La larga narración de la muerte de Juan Bautista, la única en la que
Jesús no es protagonista, sirve a los evangelistas para preparar a los
lectores a la muerte del Mesías.
Conforme se van delineando los perfiles de los personajes aparece clara la analogía con los protagonistas de la pasión de Jesús.
Herodes y Pilatos se comportan del mismo modo: ambos saben que el hombre, cuya muerte se pide, es inocente, y quisieran librarlo.
Pero no pueden, porque no son libres.
Creen deber juzgar a un prisionero, pero son ellos mismos los prisioneros del propio poder.
Herodes no puede salvar a Juan, porque ha dado su palabra delante de todos los comensales y, ya se sabe, un poderoso no puede decir nunca "me he equivocado", porque pone en juego su prestigio; entre la propia infalible palabra y la vida de un inocente es ésta última la que debe sacrificarse, aunque ello pueda producir pasajeras lágrimas de cocodrilo ("el rey se puso triste").
Pilatos es el gobernador que, a pesar de haber pasado a la historia por la teatral exhibición conla que había mostrado las manos limpias ("se lavó las manos cara a la gente" Mt 27,24), las tenía bien sucias de sangre, como recuerda el evangelio de Lucas cuando refiere el episodio de "aquellos galileos, cuya sangre había mezclado Pilatos con la de las víctimas que ofrecían" (Lc 13,1).
Éste, aunque convencido de la inocencia de Jesús, lo deja morir cediendo a la extorsión de las autoridades religiosas: "¡Si sueltas a ése, no eres amigo del César! (Jn 19,12).
Para Pilatos no está en juego una amistad, sino una carrera.
De hecho "Amigo del César" era un ambicionado honor concedido por el emperador como premio por la lealtad, que permitía entrar a formar parte del círculo exclusivo de los íntimos del César (1 Mac 2,18).

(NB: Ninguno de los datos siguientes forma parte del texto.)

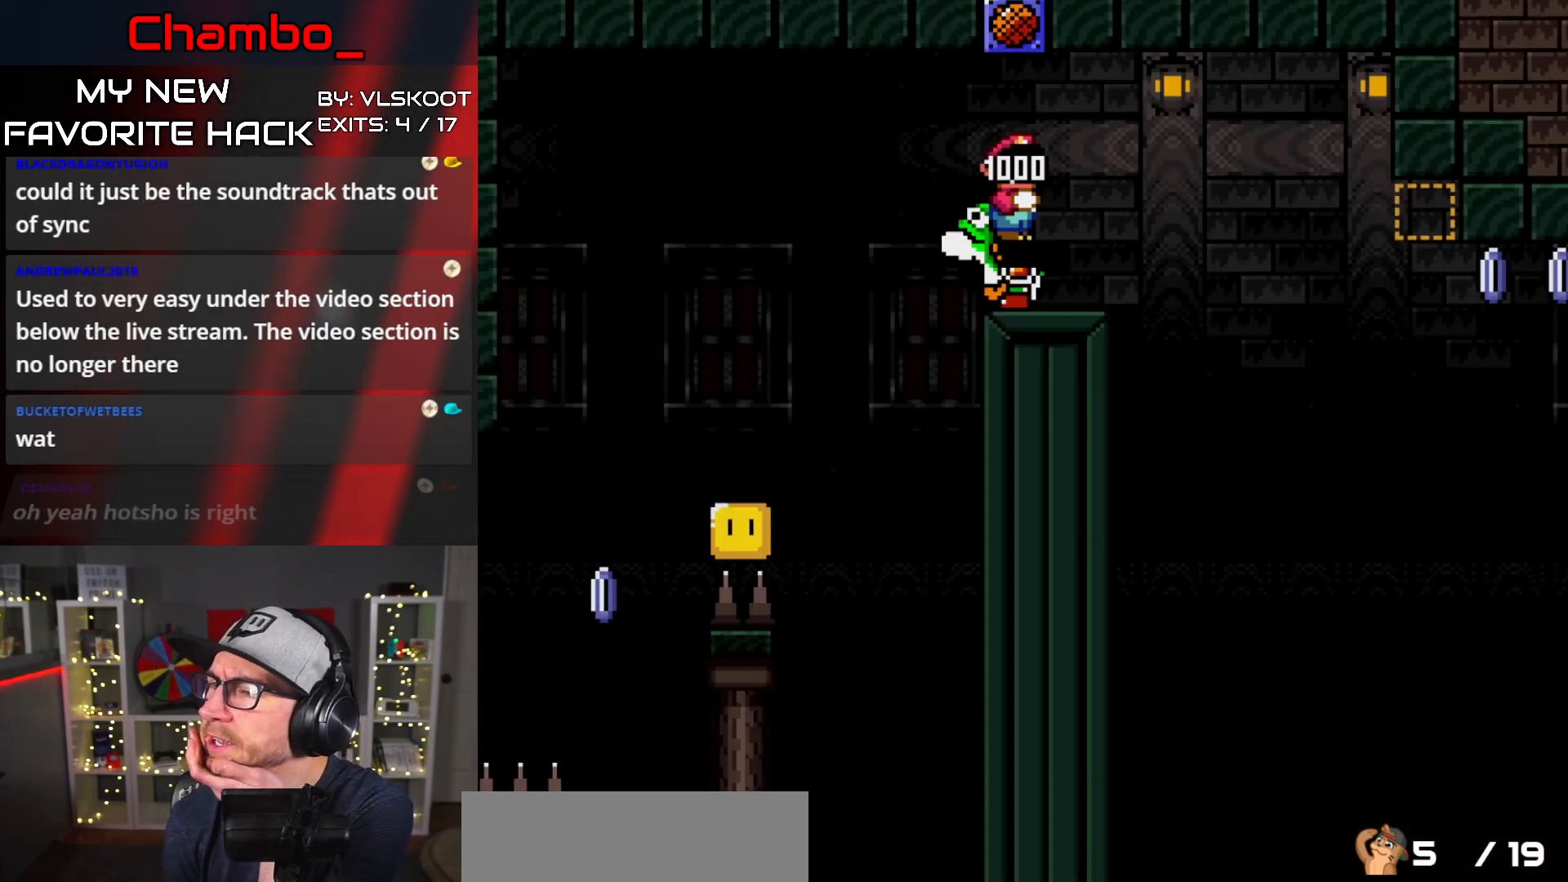
{"buttons": [], "events": []}
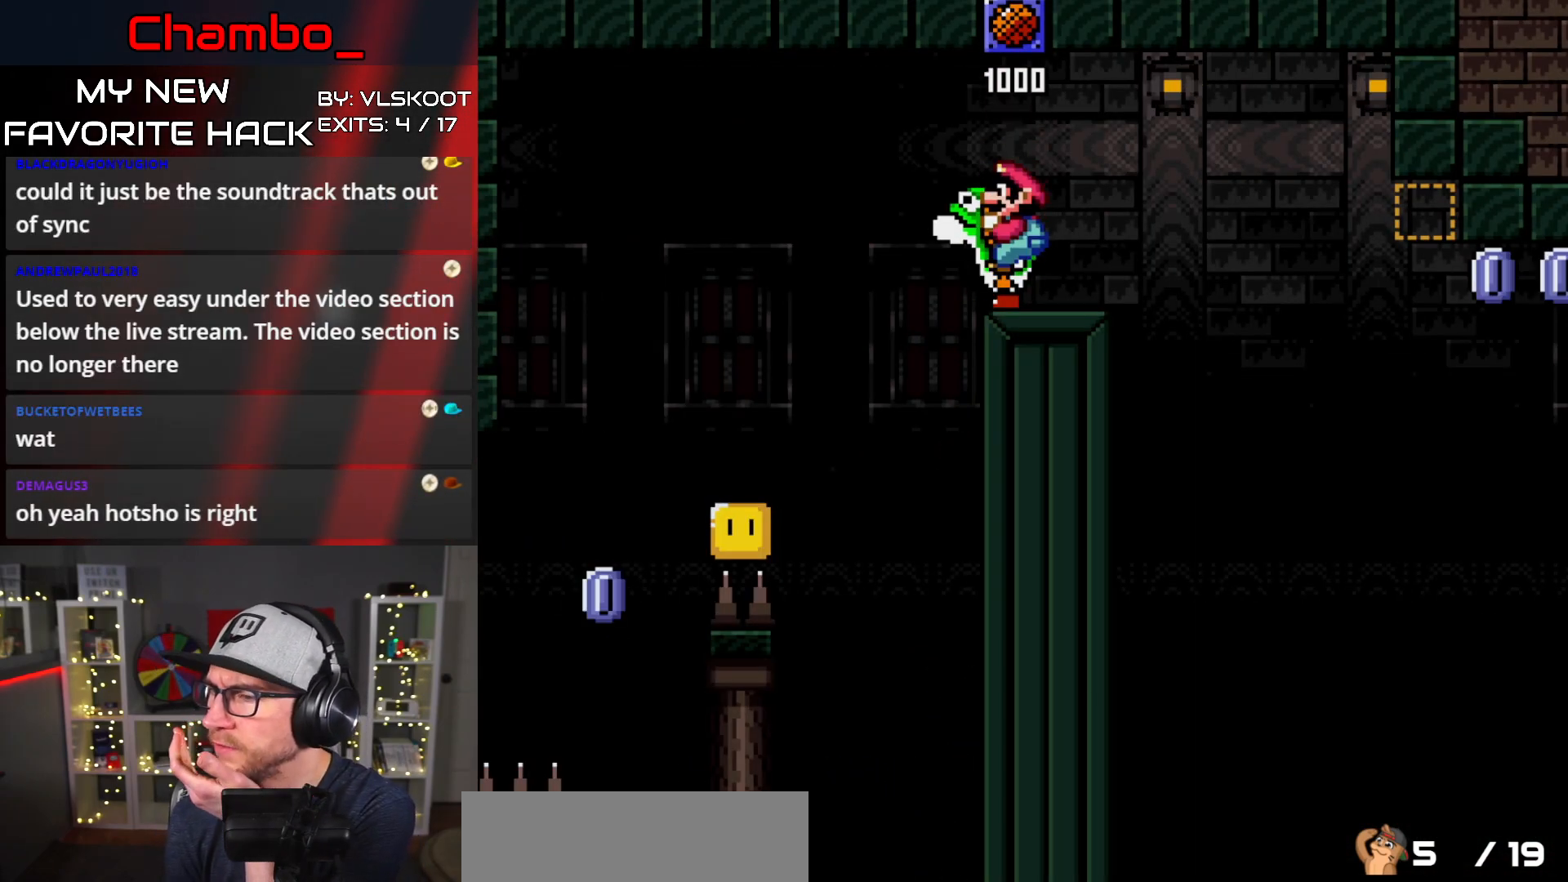
{"buttons": [], "events": []}
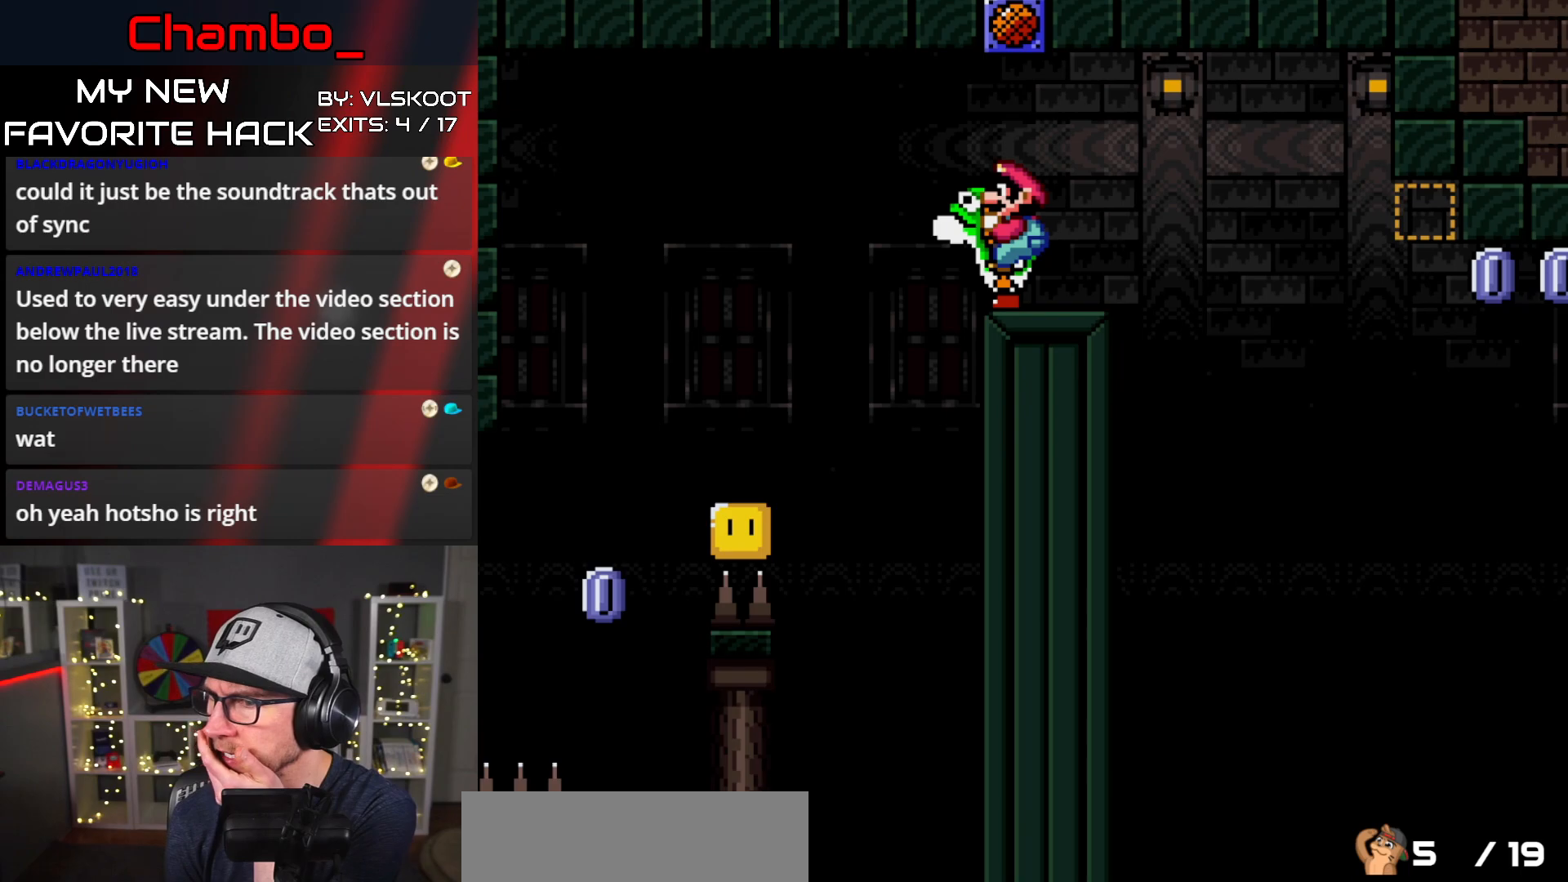
{"buttons": [], "events": []}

Y Pilatos, debiendo elegir entre el sacrificio de un inocente y la propia carrera, no tiene dudas.
Unidos en el permitir la injusticia, Pilatos y Herodes encuentran su amistad en la condena de Jesús: "Aquél día se hicieron amigos Herodes y Pilatos" (Lc 23,12).

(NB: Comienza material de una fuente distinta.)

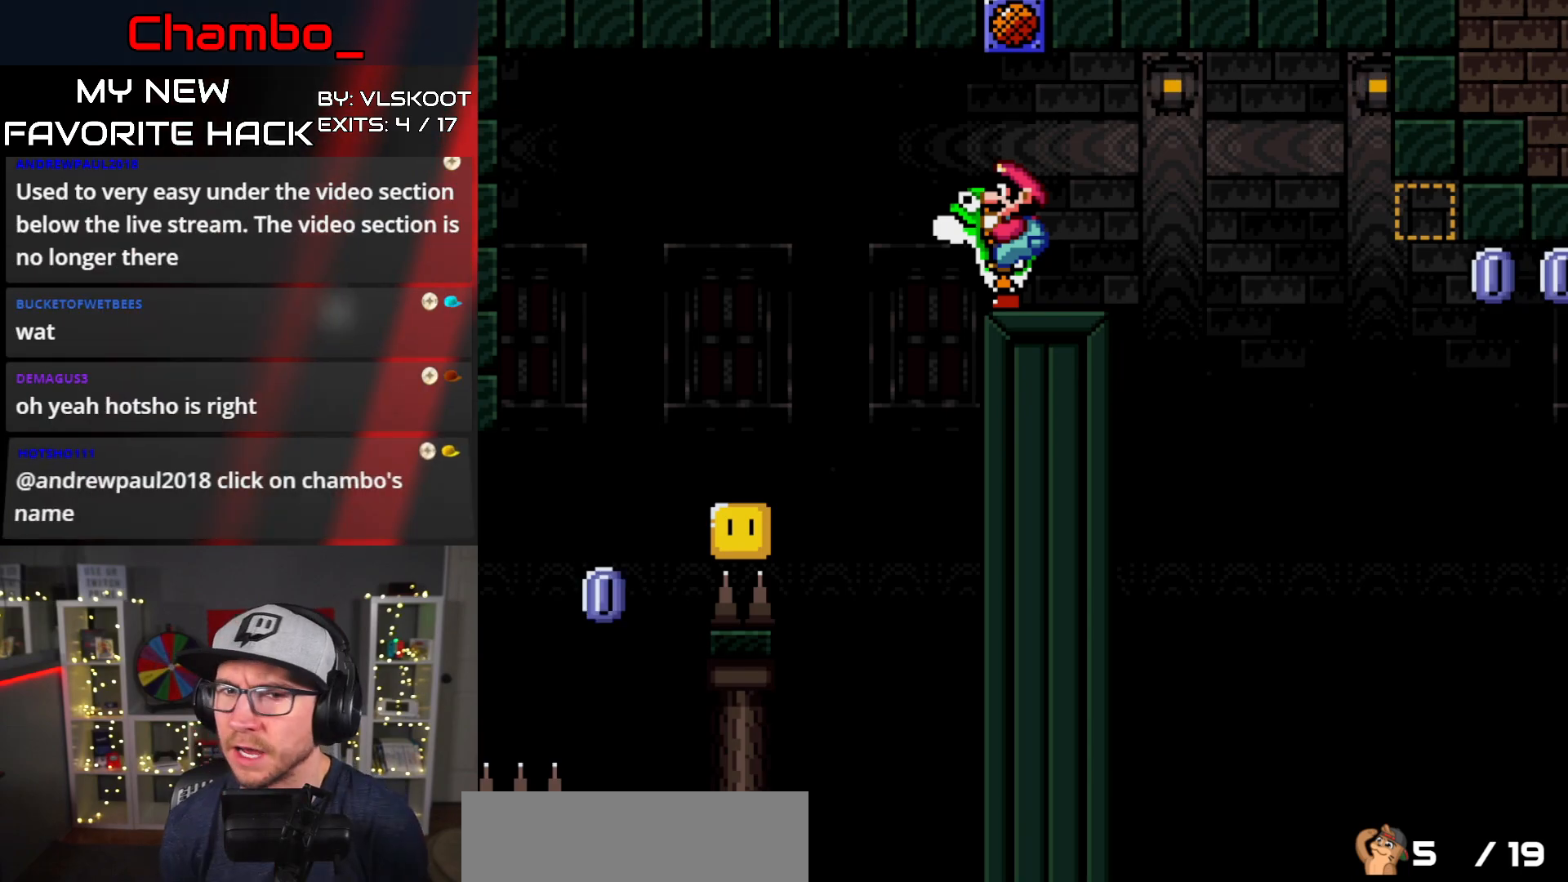
{"buttons": ["Y", "DPAD_RIGHT"], "events": [[333, "DPAD_RIGHT", "down"], [333, "Y", "down"]]}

La hija de Herodías, que lo hace todo con tal de complacer a los dos poderes, el de la madre y el de Herodes, a los que está sometida, anticipa el comportamiento de los habitantes de Jerusalén, capaces de aplaudir a Jesús ("¡Hosanna!", Mt 21,9) y unos minutos después, instigados por las autoridades religiosas, también de gritar "¡Crucifícalo!" (Mt 27,22).
El comportamiento de Herodías, presentada en la narración con los rasgos de la terrible Jezabel -reina que no contenta con "exterminar a todos los profetas del Señor" buscaba asesinar al profeta Elías (1 Re 18,13; 19,2)-, recuerda la actuación de las autoridades religiosas que matan a los profetas y apedrean a los invitados de Dios (Mt 23,34-37).
La denuncia de Juan constituía un peligro para la posición alcanzada por Herodías.
Jesús será una amenaza para el prestigio de los sumos sacerdotes, que, interesados de verdad por su muerte, se comportan exactamente como la mujer de Herodes.
Como ella, también ellos han cometido adulterio, abjurando de Dios, único rey de Israel (Sal 5,3), y aceptando el dominio de un rey pagano ("No tenemos más rey fque el César", Jn 19,15).
En la cena de Herodes, la única comida que aparece es un macabro plato con la cabeza de Juan: "un verdugo fue, lo decapitó en la cárcel, le llevó la cabeza en una bandeja y se la dio a la muchacha: y la muchacha se la dio a su madre".
El día en que Herodes habría debido dar gracias por el don de la vida, él la quita y la ofrece de comida en el banquete donde los muertos se alimentan de muerte y generan fantasmas: Herodes oyendo hablar de Jesús creerá que se trata de "aquél Juan a quien yo le corté la cabeza" y cuya muerte continúa obsesionándolo (Mc 6,14-16).
La única luz en un episodio tan tétrico la ponen los discípulos de Juan que, a riesgo de encontrar el mismo final que su maestro, van a recoger el cadáver y lo ponen en un sepulcro.
Pero la muerte del grano de trigo se convierte en alimento para la vida (Jn 12,24), y los evangelistas hacen seguir inmediatamente después del banquete de la muerte el de la vida: el episodio del reparto de los panes y peces, elementos vitales que alimentan a "cinco mil hombres" (Mc 6,30-44).